Quand elle le rencontre à cette soirée où elle ne voulait pas venir, traînée par sa sœur jumelle qui lui a dit qu’elle allait y rencontrer l’homme de sa vie, et c’était sans doute là, chez elle, avant une forme de boutade, d’argument pour l’appâter, une sorte d’intuition, une évidence pourquoi pas, d’abord elle est surprise, elle rit, elle se rappelle de lui ado, l’ado un peu bouboule, mais d’emblée elle a l’air séduite. Et puis Grégoire Lamoureux sait dire les bons mots, ceux qui complimentent, qui font rire, qui charment, et puis il a le regard qui va avec, alors Blanche, pas tout à fait remise d’une liaison malheureuse, craque doucement mais sûrement, et tout autour d’eux Valérie Donzelli joue avec les éclats d’une lumière rougeoyante qui les enveloppe, les absorbe tout à coup.
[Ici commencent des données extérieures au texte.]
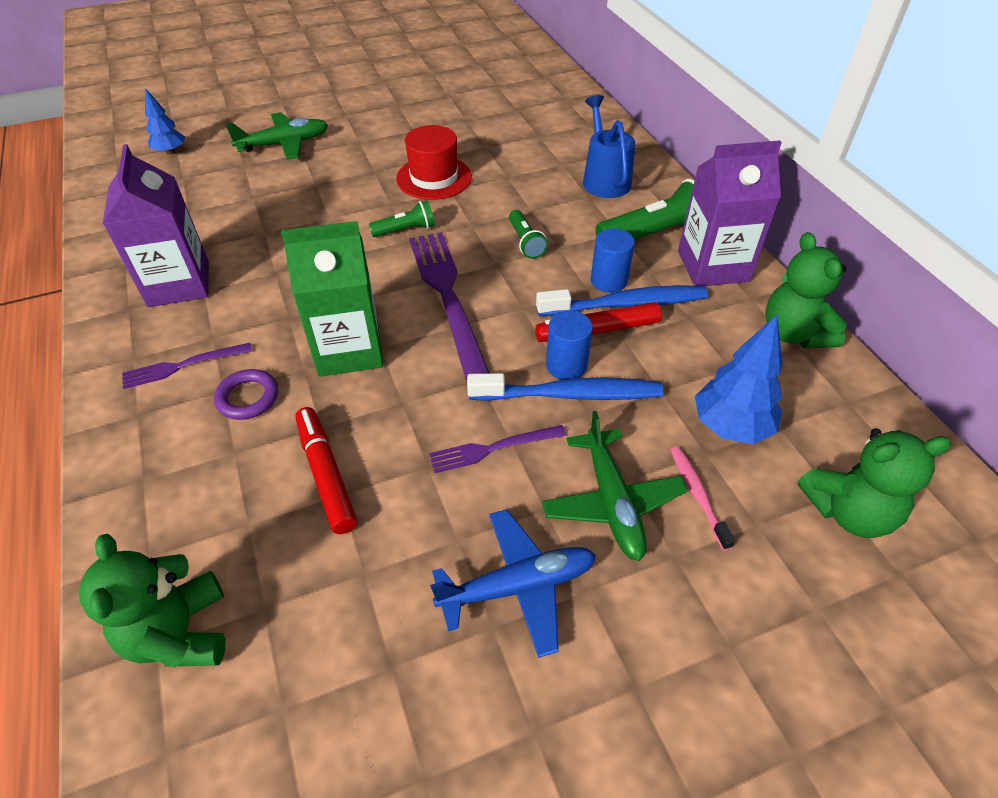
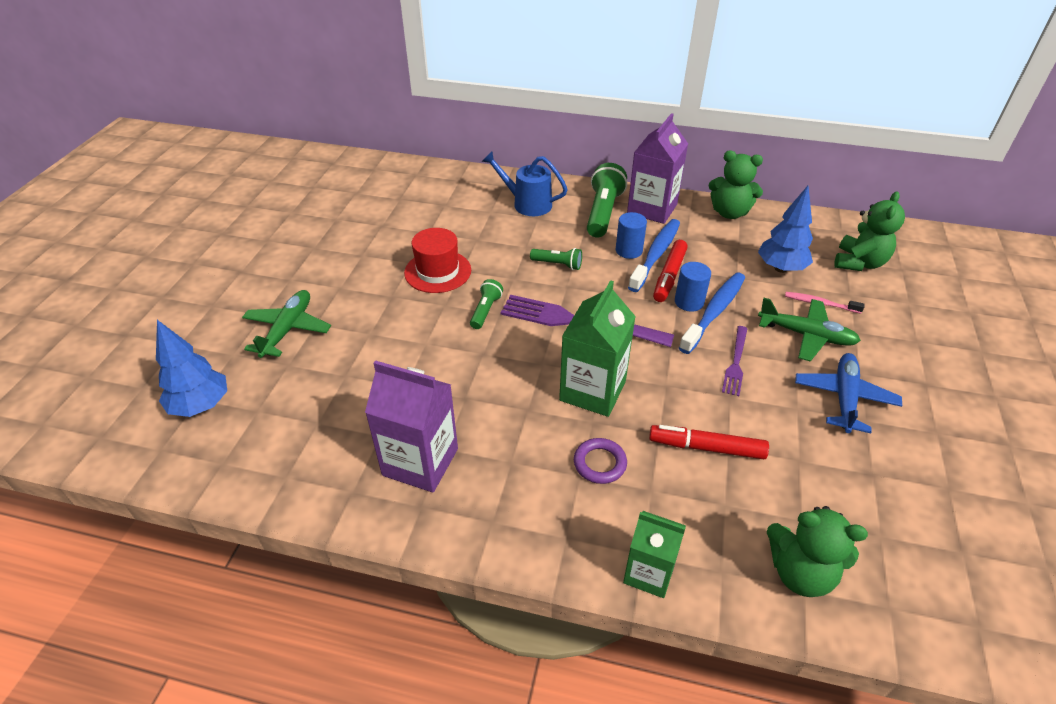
camera: 55 degrees left, 5 degrees down
(121, 494) = (649, 572): none -> green carton
(170, 152) = (201, 405): blue tree -> blue tree, size x1.58
(183, 366) = (531, 491): purple fork -> none

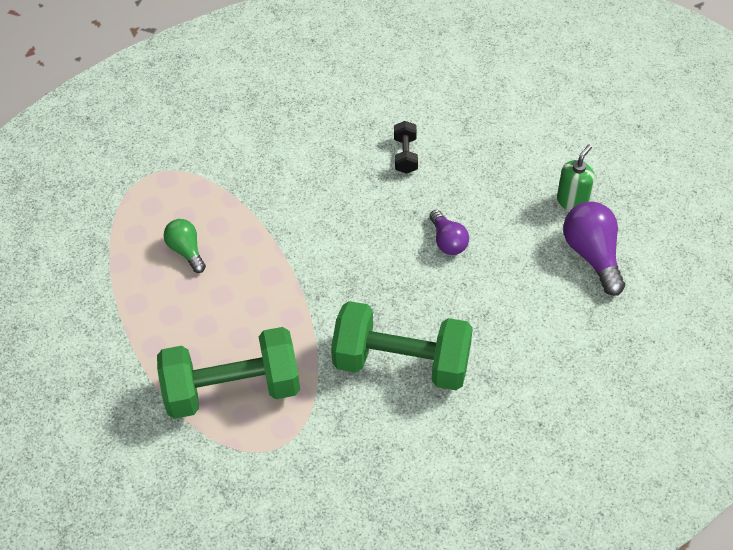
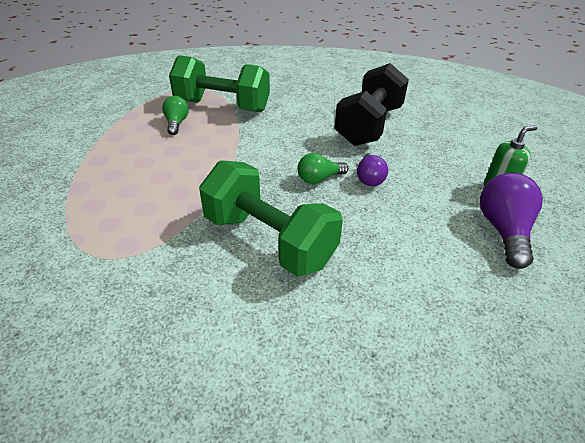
camera: 25 degrees right, 15 degrees down
(232, 389) = (119, 204): green dumbbell -> green dumbbell (222, 106)
(400, 265) = (319, 179): none -> green light bulb
(405, 155) = (369, 126): black dumbbell -> black dumbbell, size x2.36

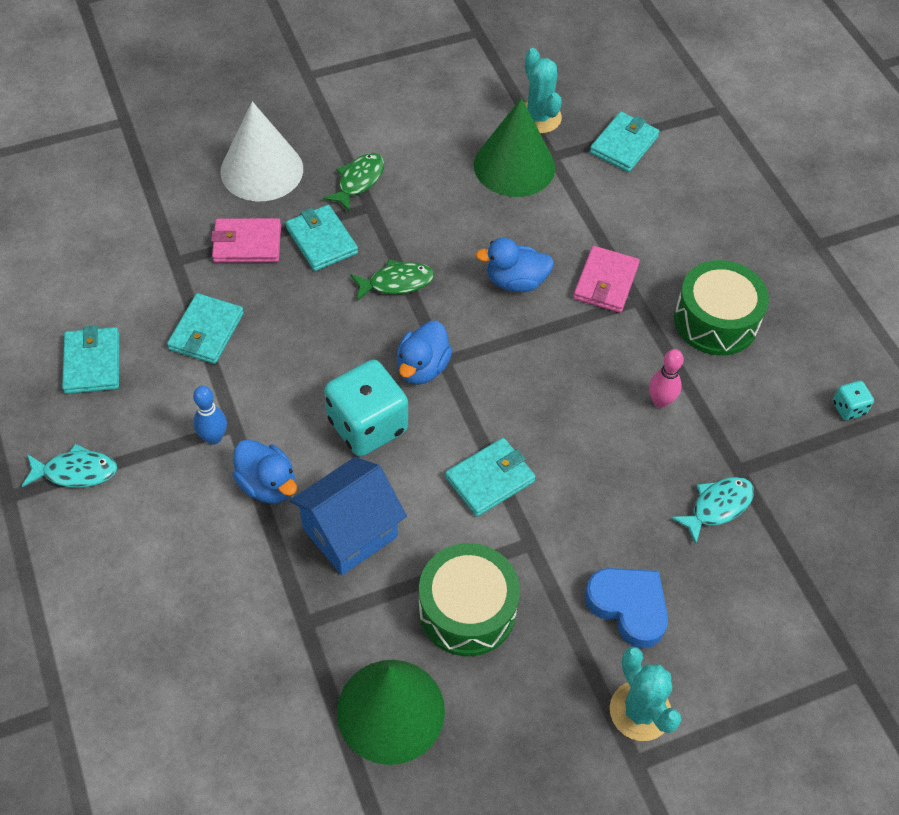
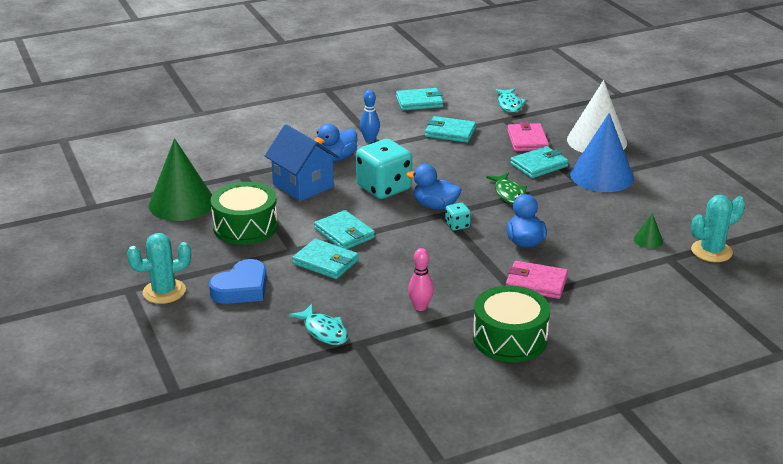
camera: 90 degrees right, 25 degrees down
(76, 472) = (343, 104): turquoise fish -> turquoise fish (509, 105)
(358, 181) = (602, 176): green fish -> blue cone
(514, 166) = (648, 240): green cone -> green cone, size x0.42
(623, 145) = (700, 295): turquoise wallet -> turquoise wallet (325, 262)
(848, 408) = (427, 409): turquoise dice -> turquoise dice (457, 225)

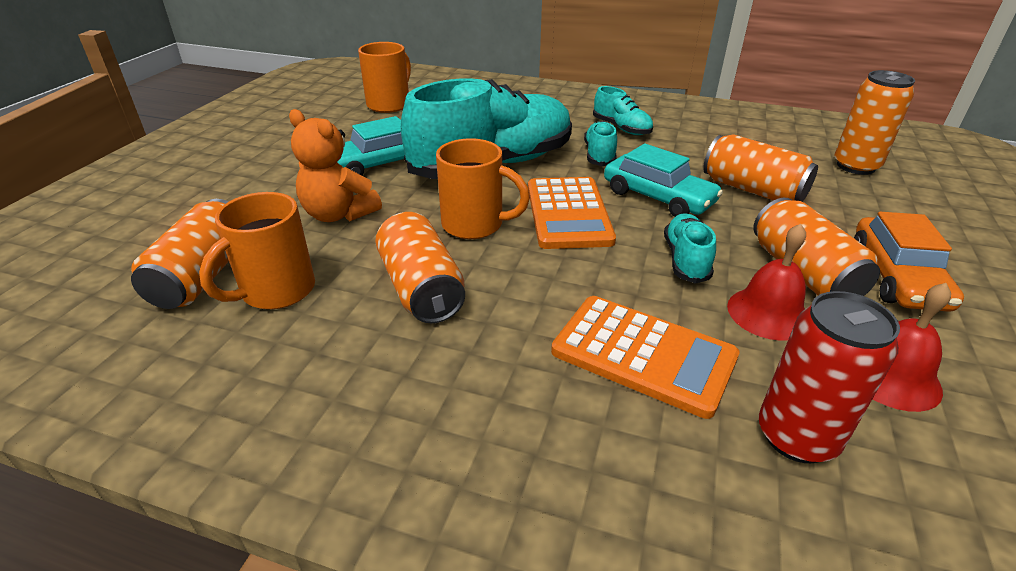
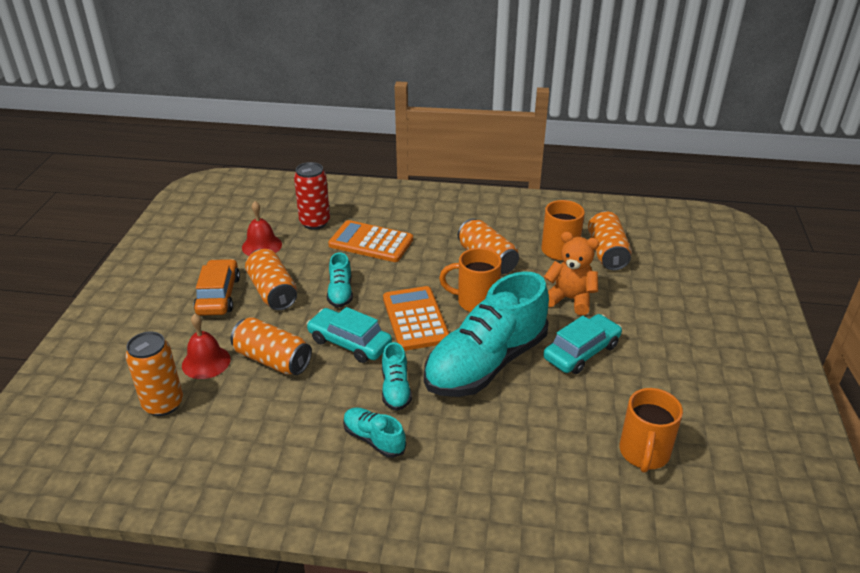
camera: 170 degrees right, 0 degrees up
(768, 313) = (304, 267): red bell -> red bell (206, 362)

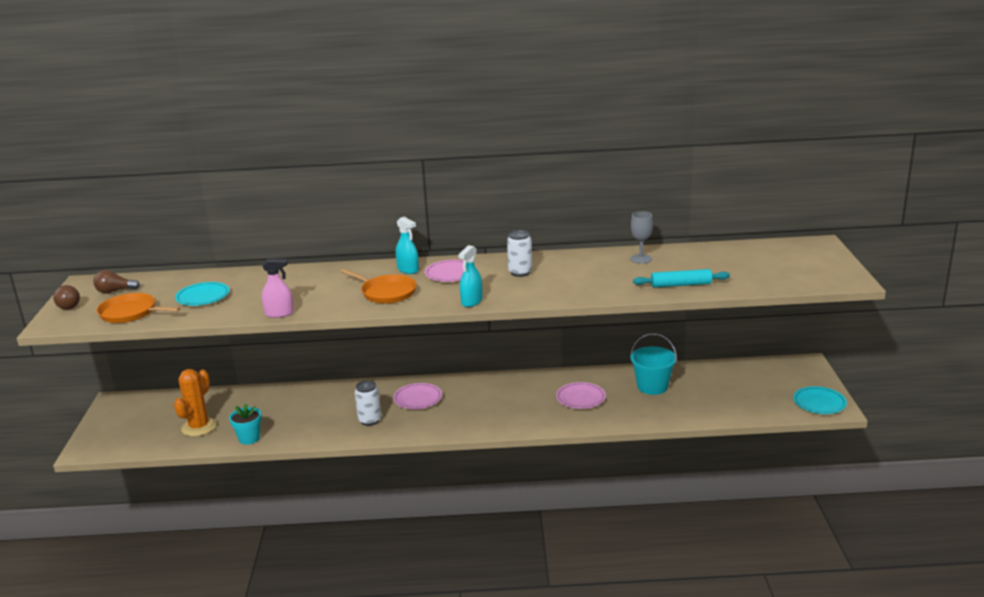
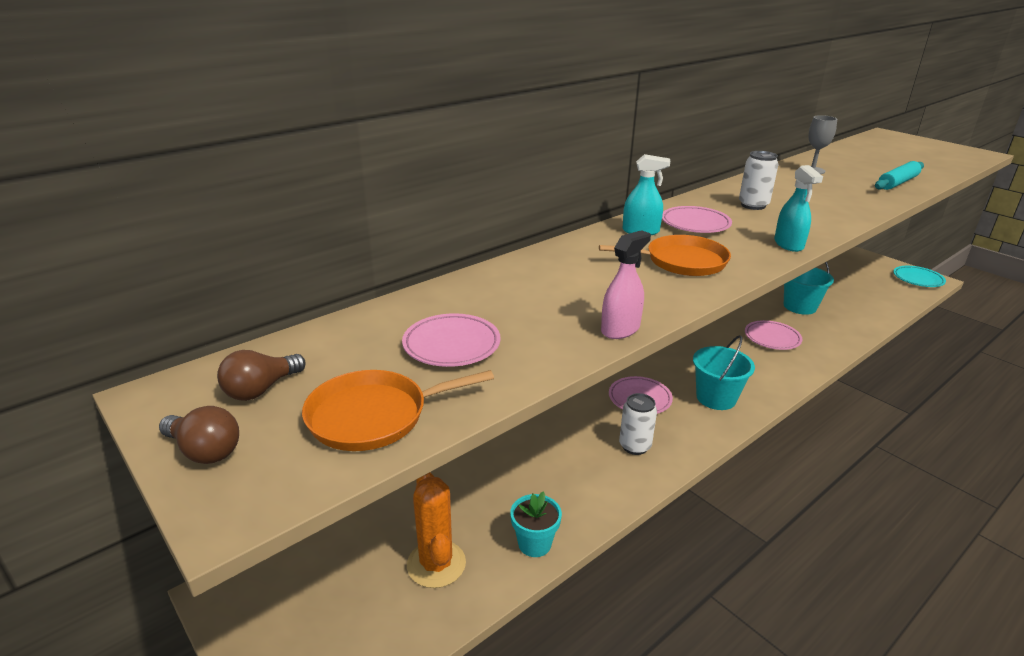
camera: 40 degrees left, 5 degrees up
(203, 297) = (451, 345): turquoise plate -> pink plate
(465, 416) = (716, 398): none -> turquoise bucket

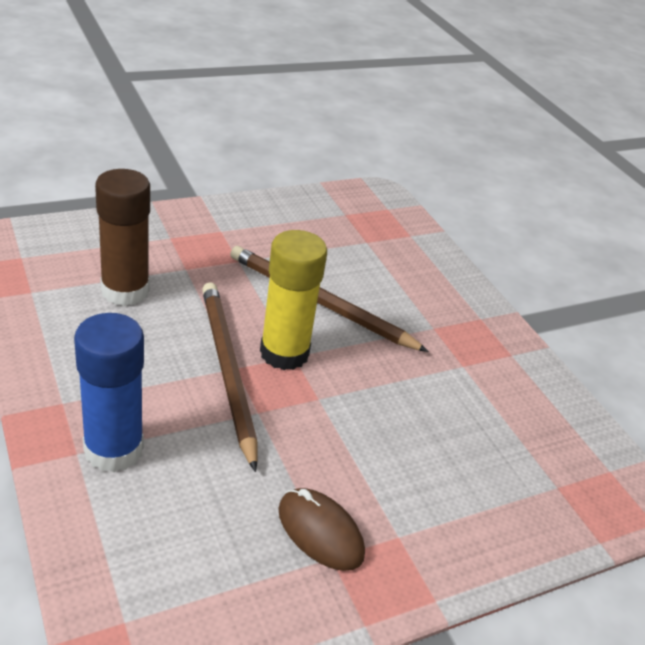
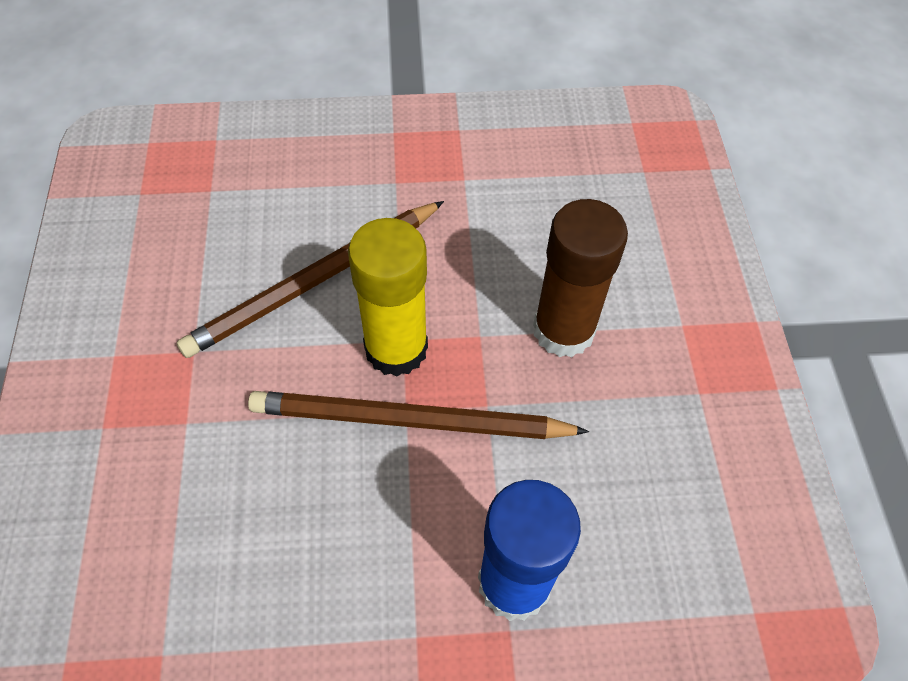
camera: 65 degrees left, 20 degrees up
(125, 291) = (209, 515): brown glue stick -> brown glue stick (563, 330)
(320, 532) = (669, 393): brown mouse -> none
C’est du rouge comme la passion, évidemment. Du rouge comme le danger aussi, et parce que le danger est là, il patiente dans l’ombre. Car Lamoureux, c’est le genre salopard toxique. Car le mec attentionné et séduisant au début, c’est un mari jaloux en réalité, manipulateur et vampirique. Donzelli, en s’emparant du roman d’Éric Reinhardt, décrypte à sa façon, vibrante et bordélique (parfois on chante, parfois on danse sur Barbara, parfois on dirait un giallo, parfois on dirait un film-dossier dans ce pur esprit qu’est "le film social à la française"), toutes les étapes, classiques osera-t-on, menant de la belle idylle conjugale au cauchemar domestique intégral : l’éloignement et les mensonges, la surveillance et les vexations, jusqu’à perdre pied, la culpabilité et l’emprise, jusqu’au vertige.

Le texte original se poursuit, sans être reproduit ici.